Bild: Kein Bart, kein Hipster
Seit den 2000ern ist popkulturell ein Männertypus in Erscheinung getreten,
der seine Maskulinität nicht mehr plakativ in Szene setzen muss: der
Hipster. Eine lässige Figur, deren eklektischer Stil sich auf den ersten
Blick zu keinem Bild machtvoller Männlichkeit fügt. Der Hipster erscheint
ebenso hybrid wie transnational, er bevölkert die Cafés in Brooklyn oder
Berlin-Neukölln.

Ziel der Aufgabe
Zitiere aus dem Seitentext wortgetreu alles von „Bild: Kein Bart, kein“ bis hinunter zu „Berlin-Neukölln.“.

Gezeigte Daten
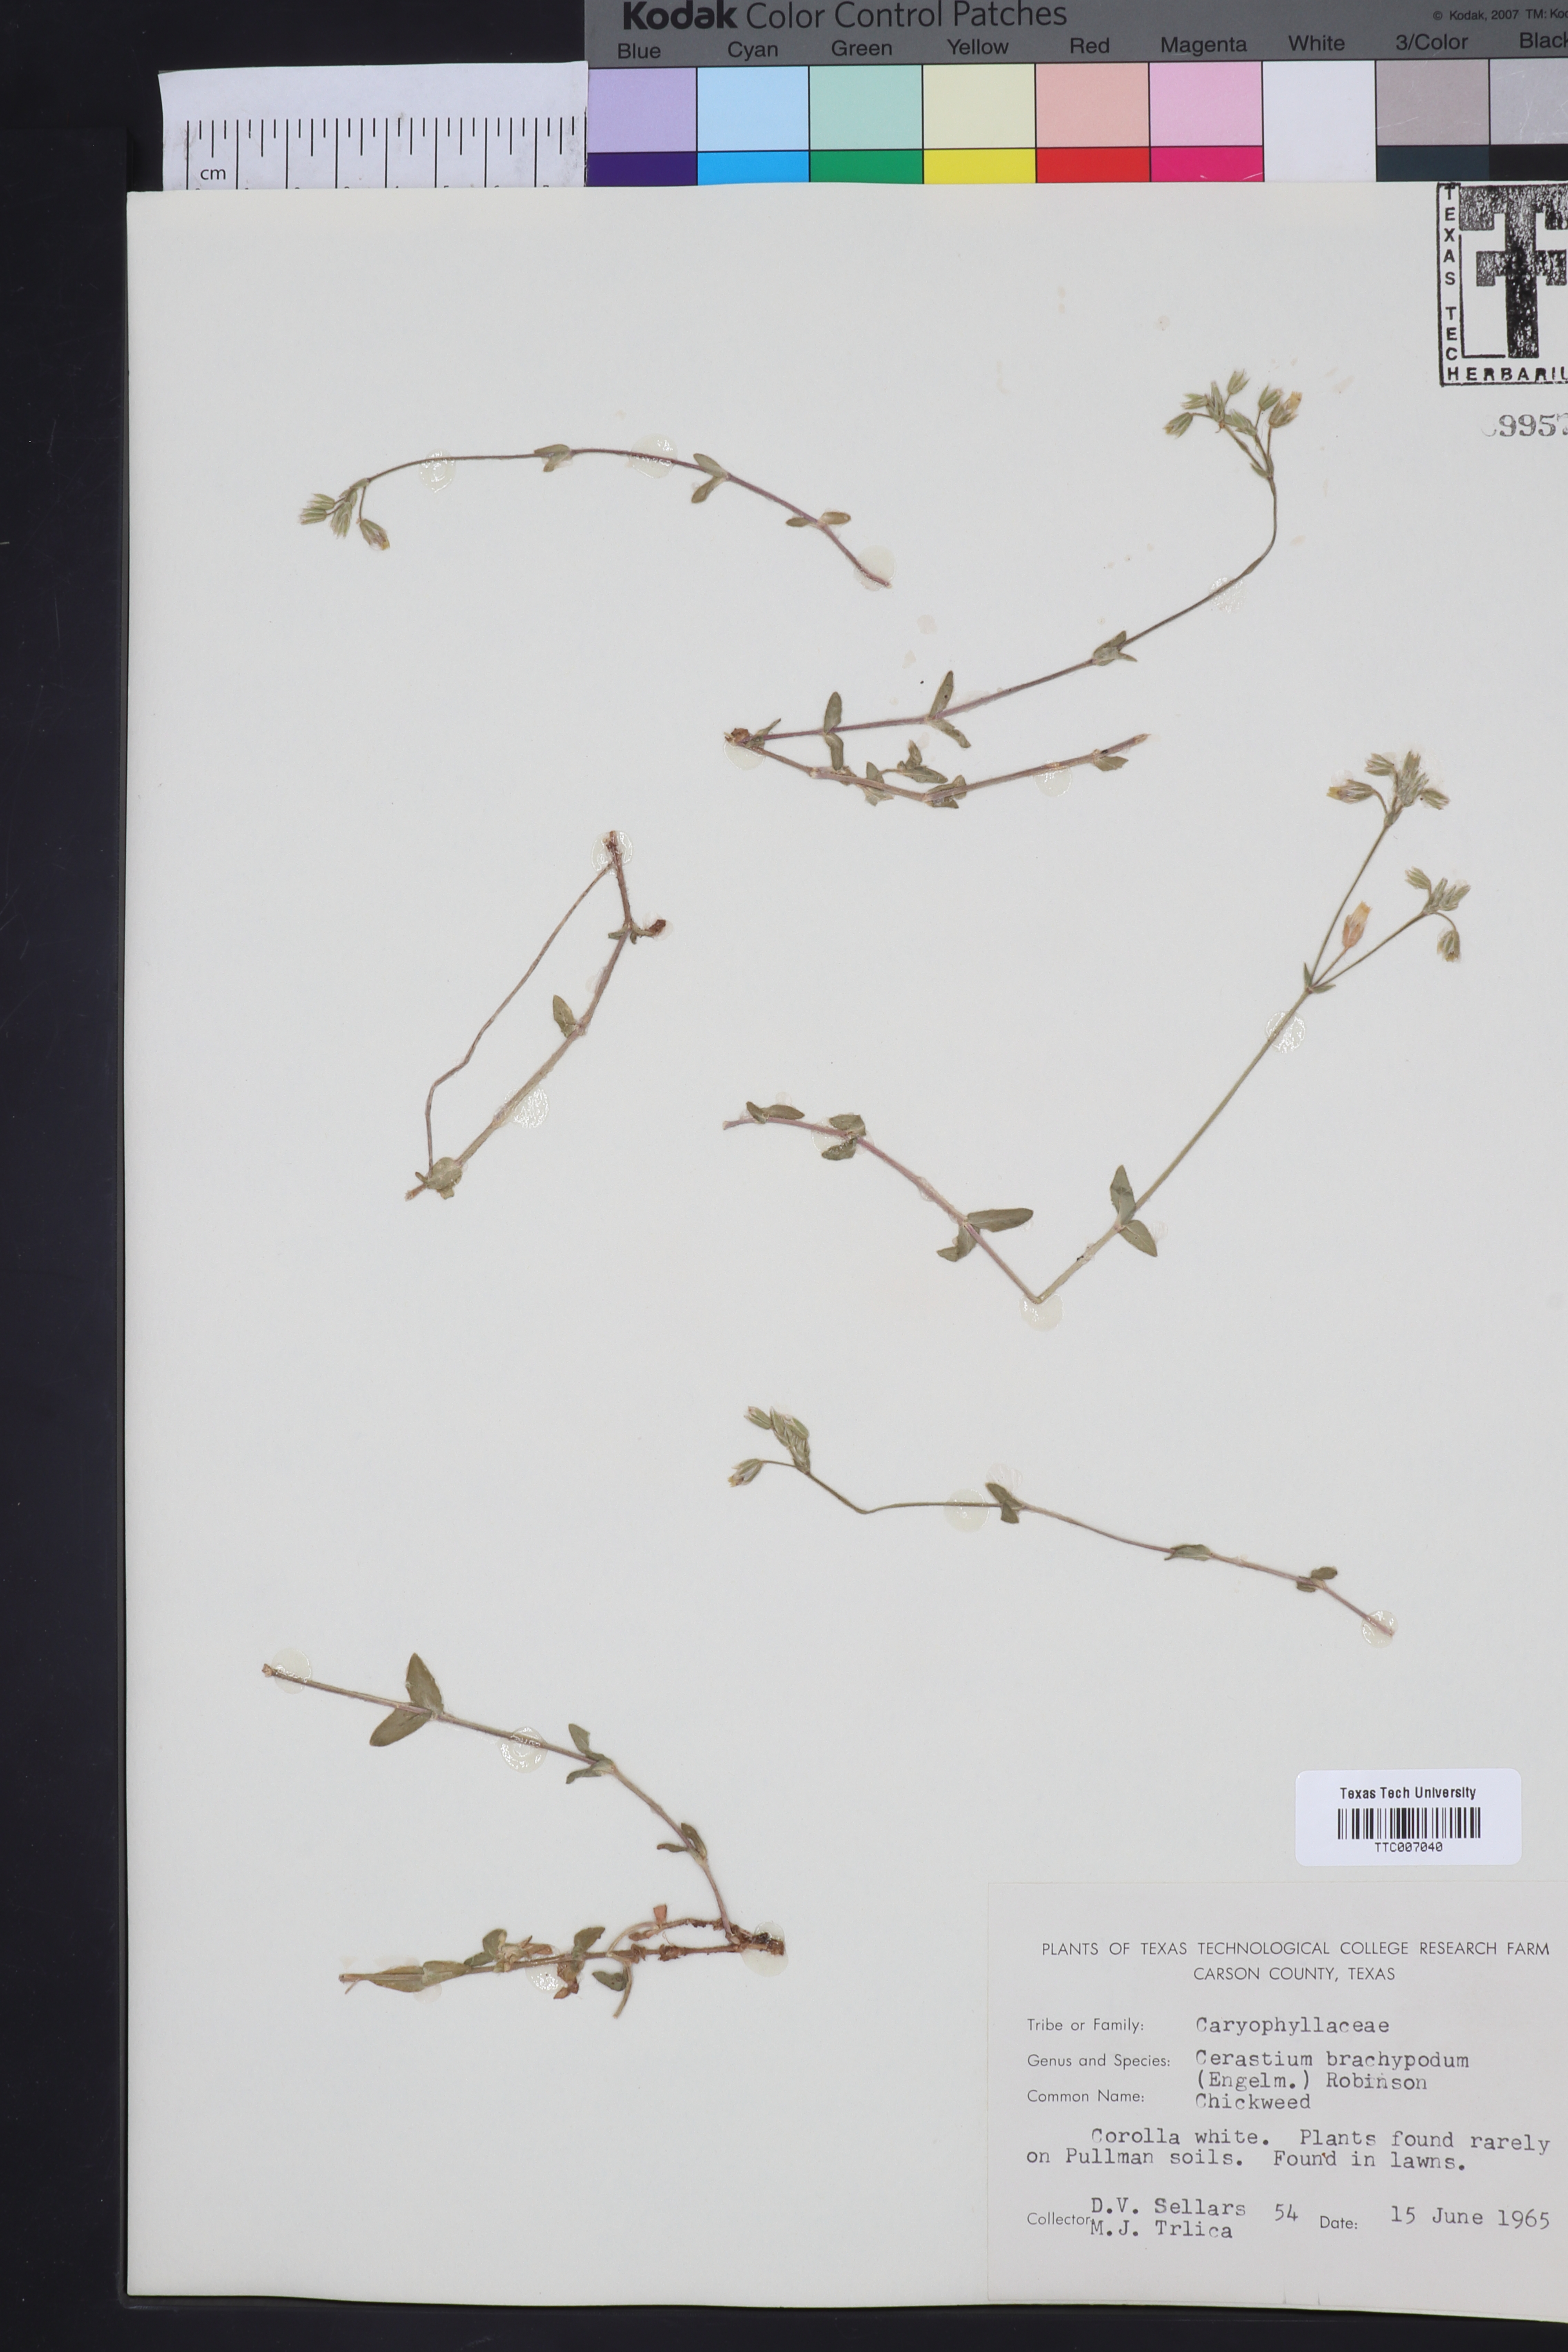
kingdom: Plantae
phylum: Tracheophyta
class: Magnoliopsida
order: Caryophyllales
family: Caryophyllaceae
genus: Cerastium
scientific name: Cerastium brachypodum
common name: Short-pedicelled nodding chickweed
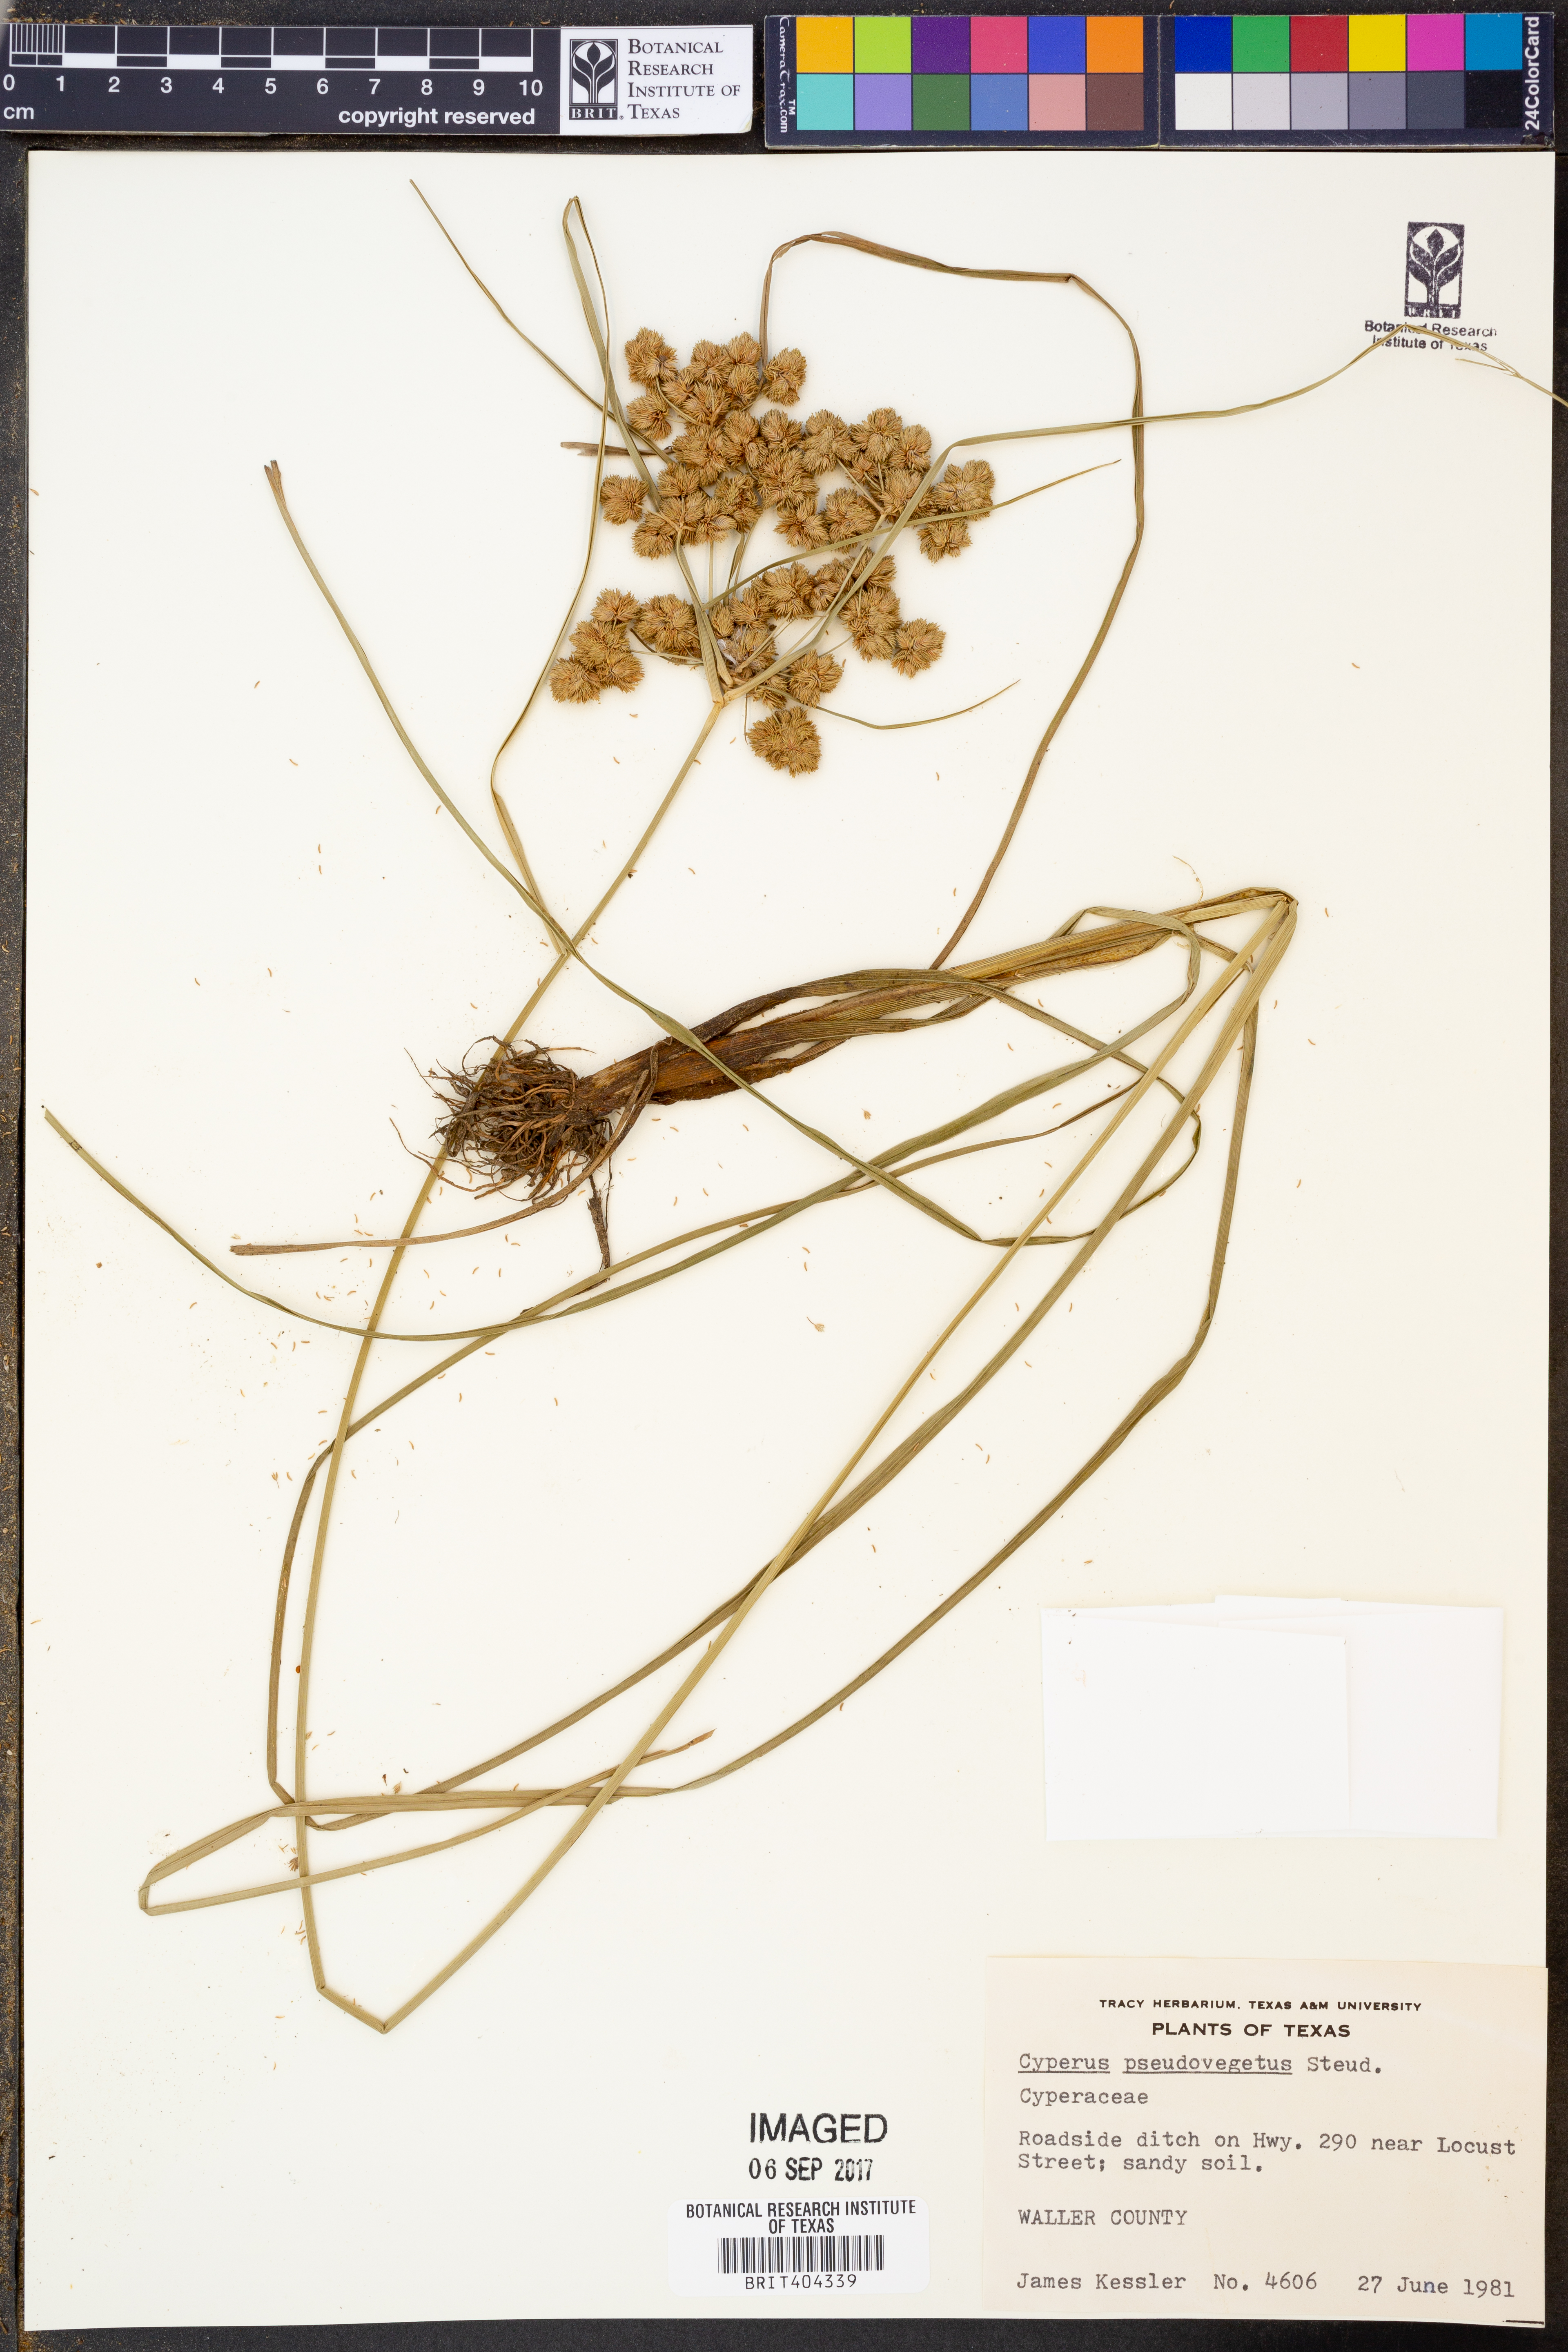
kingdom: Plantae
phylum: Tracheophyta
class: Liliopsida
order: Poales
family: Cyperaceae
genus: Cyperus
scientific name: Cyperus pseudovegetus
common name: Marsh flat sedge
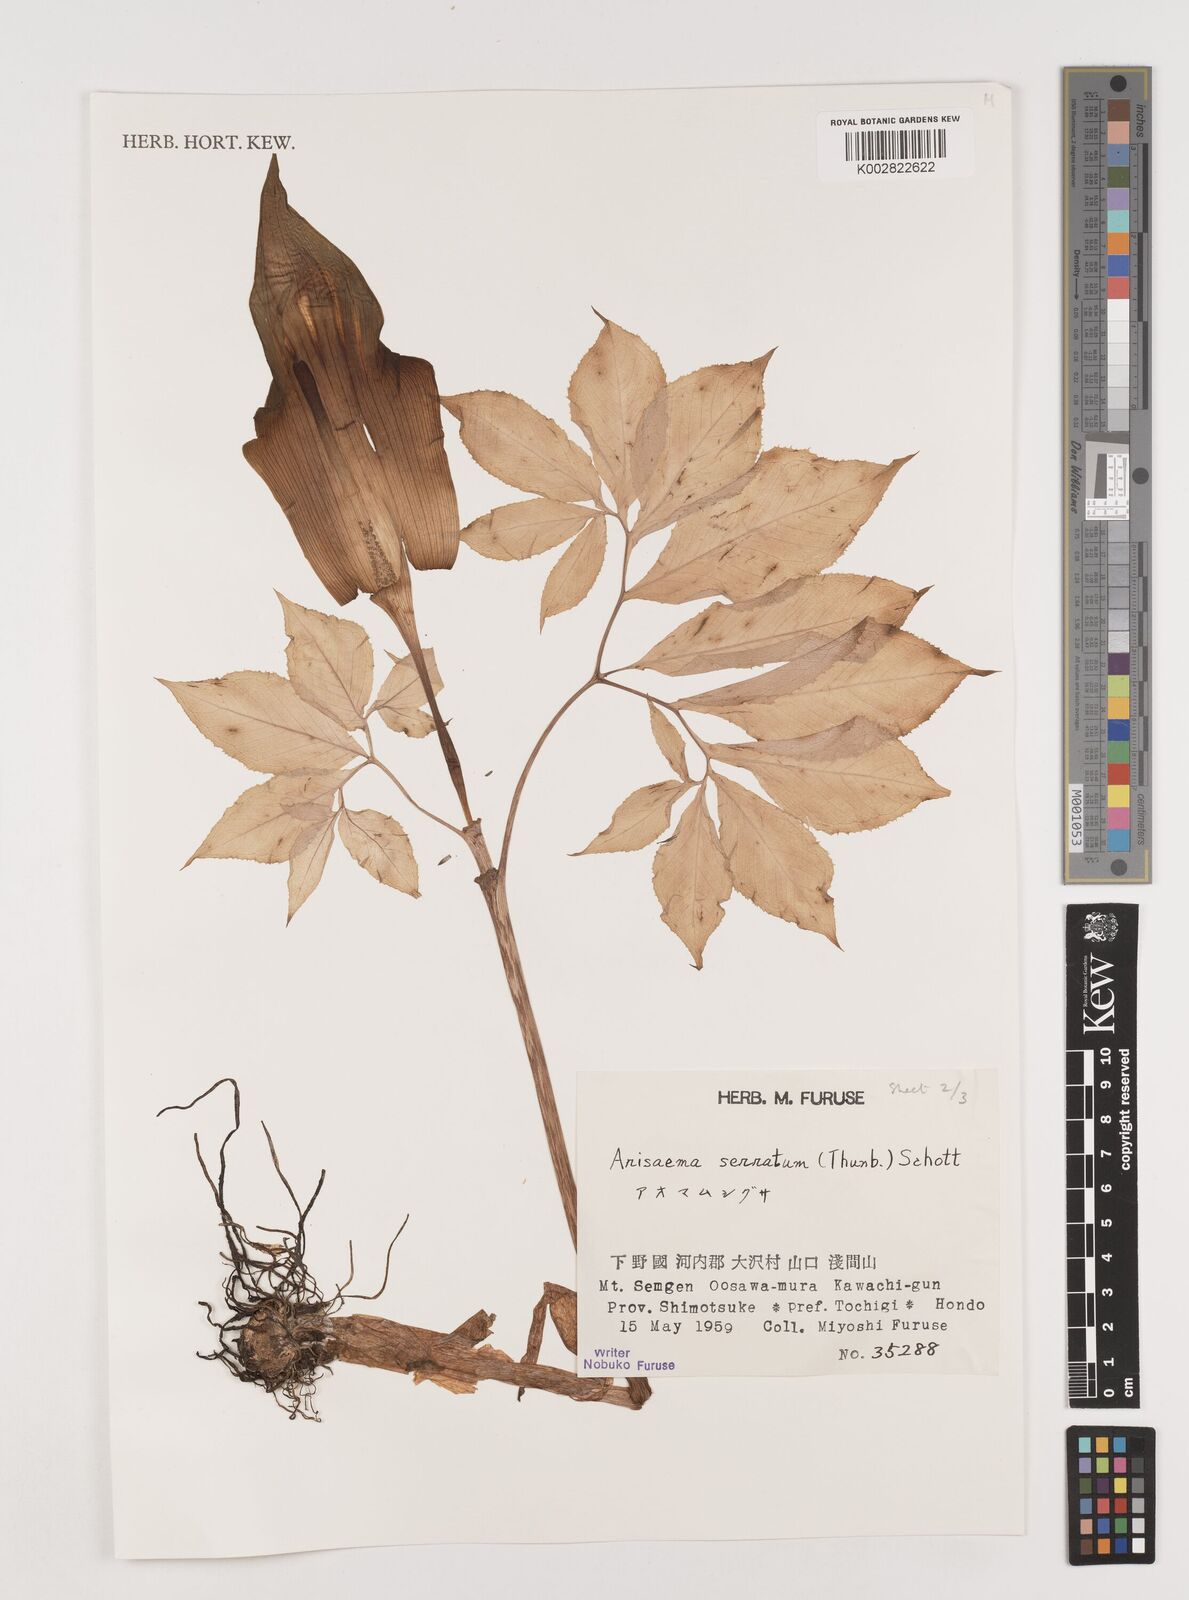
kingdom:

Lösung
Bild: Kein Bart, kein Hipster
Seit den 2000ern ist popkulturell ein Männertypus in Erscheinung getreten,
der seine Maskulinität nicht mehr plakativ in Szene setzen muss: der
Hipster. Eine lässige Figur, deren eklektischer Stil sich auf den ersten
Blick zu keinem Bild machtvoller Männlichkeit fügt. Der Hipster erscheint
ebenso hybrid wie transnational, er bevölkert die Cafés in Brooklyn oder
Berlin-Neukölln.